● **RECORDS PROVIDED**

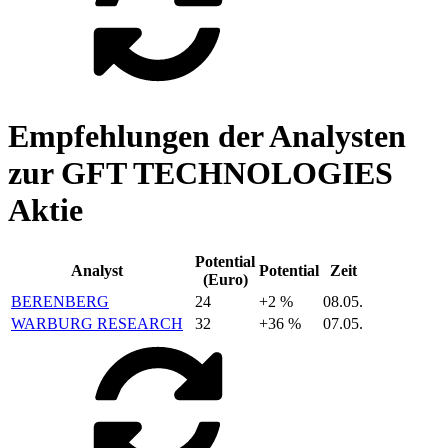
Empfehlungen der Analysten
zur GFT TECHNOLOGIES
Aktie
Potential
Analyst
Potential
Zeit
(Euro)
BERENBERG
24
+2 %
08.05.
WARBURG RESEARCH
32
+36 %
07.05.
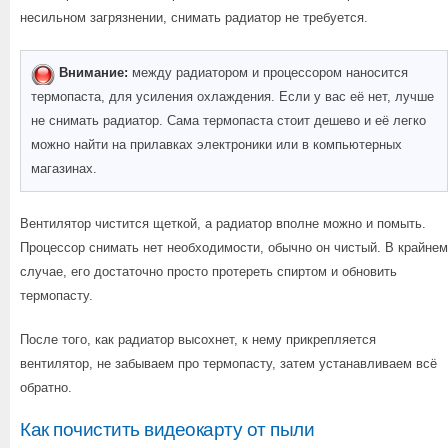
несильном загрязнении, снимать радиатор не требуется.
Внимание:
между радиатором и процессором наносится
термопаста, для усиления охлаждения. Если у вас её нет, лучше
не снимать радиатор. Сама термопаста стоит дешево и её легко
можно найти на прилавках электроники или в компьютерных
магазинах.
Вентилятор чистится щеткой, а радиатор вполне можно и помыть.
Процессор снимать нет необходимости, обычно он чистый. В крайнем
случае, его достаточно просто протереть спиртом и обновить
термопасту.
После того, как радиатор высохнет, к нему прикрепляется
вентилятор, не забываем про термопасту, затем устанавливаем всё
обратно.
Как почистить видеокарту от пыли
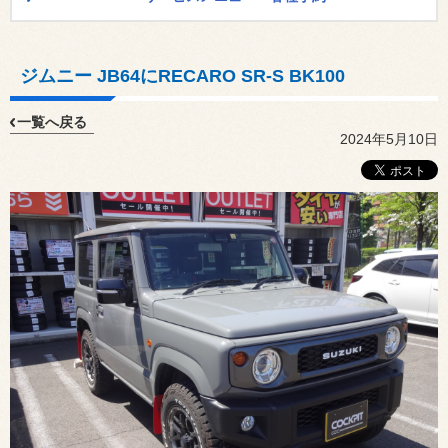
ジムニー JB64にRECARO SR-S BK100
一覧へ戻る
2024年5月10日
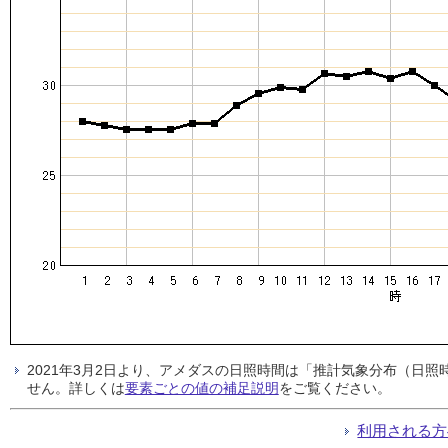
2021年3月2日より、アメダスの日照時間は「推計気象分布（日
せん。詳しくは
要素ごとの値の補足説明
をご覧ください。
利用される方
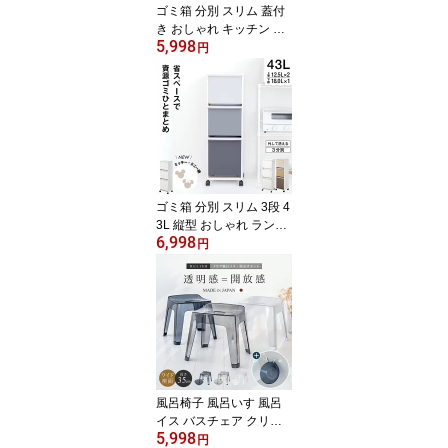
ゴミ箱 分別 スリム 蓋付
き おしゃれ キッチン ラ
5,998
ンキング受賞 ふた付き 3
円
分別 大容量 ワゴン キャ
スター ダストボックス
リビング プッシュ ごみ
箱 新生活 ボタン ワンタ
ッチ 資源ゴミ プラゴミ
ペットボトル キャスター
付き 【 アスベル ASVEL
横型 3分別 ワゴン 60L 】
ゴミ箱 分別 スリム 3段 4
3L 縦型 おしゃれ ランキ
6,998
ング受賞 キッチン ふた
円
付き 3分別 大容量 ワゴン
キャスター ダストボック
ス リビング ごみ箱 タオ
ルラック 収納ラック 洗
面所 脱衣所 隙間収納 フ
ラップ 【 アスベル ASV
EL 資源 ゴミ 分別 ワゴン
3段 ワイド 43.0L EC】
風呂椅子 風呂いす 風呂
イス バスチェア クリア
5,998
クリア素材 お風呂 椅子 3
円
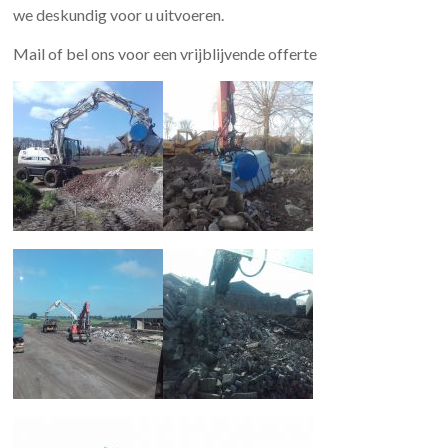
we deskundig voor u uitvoeren.
Mail of bel ons voor een vrijblijvende offerte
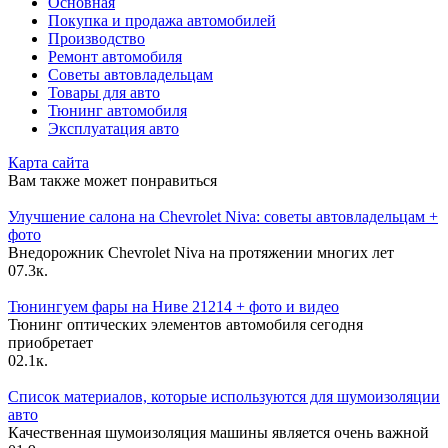
Основная
Покупка и продажа автомобилей
Производство
Ремонт автомобиля
Советы автовладельцам
Товары для авто
Тюнинг автомобиля
Эксплуатация авто
Карта сайта
Вам также может понравиться
Улучшение салона на Chevrolet Niva: советы автовладельцам +
фото
Внедорожник Chevrolet Niva на протяжении многих лет
0
7.3к.
Тюнингуем фары на Ниве 21214 + фото и видео
Тюнинг оптических элементов автомобиля сегодня
приобретает
0
2.1к.
Список материалов, которые используются для шумоизоляции
авто
Качественная шумоизоляция машины является очень важной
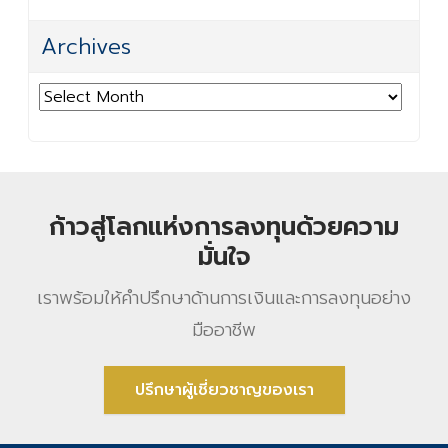
Archives
Archives
ก้าวสู่โลกแห่งการลงทุนด้วยความ
มั่นใจ
เราพร้อมให้คําปรึกษาด้านการเงินและการลงทุนอย่าง
มืออาชีพ
ปรึกษาผู้เชี่ยวชาญของเรา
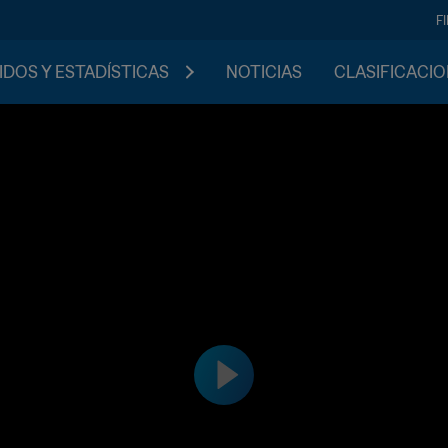
F
IDOS Y ESTADÍSTICAS
NOTICIAS
CLASIFICACI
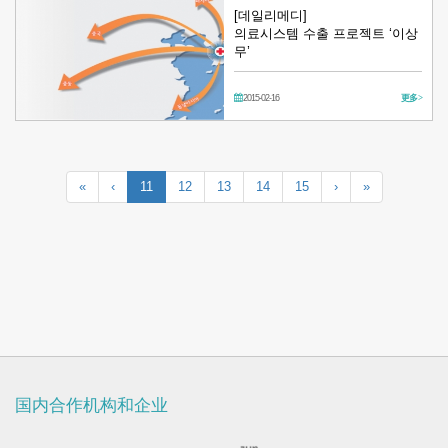
[데일리메디]
의료시스템 수출 프로젝트 ‘이상
무’
2015-02-16
更多 >
«
‹
11
12
13
14
15
›
»
国内合作机构和企业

● **REQUIRED WORK**
Using the records above, copy every line that has the word "автомобиля" in it.

● **FINAL ANSWER**
Ремонт автомобиля
Тюнинг автомобиля
Тюнинг оптических элементов автомобиля сегодня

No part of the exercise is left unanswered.